Between the election and the end of the year, President Obama and Congress will face some daunting work.
It’s widely considered that the so-called “fiscal cliff” could dramatically slow the already-weak American economy. The Bush tax cuts expire at year’s end, as do the temporary payroll tax cuts that the Obama administration pushed.
And there are mandated cuts in government spending, primarily to defense. Congress and the White House agreed to that primarily as a way to force a broader budget deal.
There seems little doubt that the economy will take a blow if all this happens (see this post), but something really good would happen too: the deficit would immediately start declining.
And that’s one reason that some think we should simply do nothing. But some are arguing for the fiscal cliff because we would reset the budget debate. With so many members of Congress taking a hard line on tax increases, there’s little way to increase revenues — and without more revenue there’s little chance of ever balancing the federal budget.But if we dramatically increase revenues first, maybe an agreement to “cut taxes” can be forged.
That’s the gist of the WashPo Wonkblog piece by Suzy Khimm today: Meet the fiscal cliff-divers, who think jumping off could be our best bet.
From that post:
The very notion of a “fiscal cliff” suggests that the country is approaching a calamitous drop-off at the end of the year — and it would be tantamount to suicide to jump off.
Colombian cliff diver Orlando Duque launches off a 78-foot rock peninsula in La Rochelle, France. (Dean Treml/AFP-Getty Images)

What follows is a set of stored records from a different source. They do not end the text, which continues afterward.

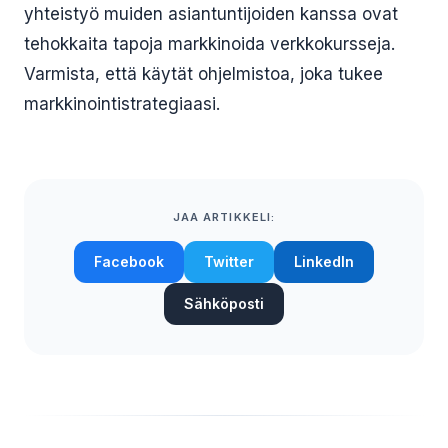
yhteistyö muiden asiantuntijoiden kanssa ovat
tehokkaita tapoja markkinoida verkkokursseja.
Varmista, että käytät ohjelmistoa, joka tukee
markkinointistrategiaasi.
JAA ARTIKKELI:
Facebook
Twitter
LinkedIn
Sähköposti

But a contingent of policy wonks and Democrats insist that letting the Dec. 31 deadline come and go — thus triggering automatic tax increases and spending cuts — could produce the best outcome for the country. Once the tax hikes have kicked in, the reasoning goes, Republicans would be hard-pressed to roll them all back and would have to accept a deal on taming the deficit that contains more new tax revenue than GOP lawmakers want.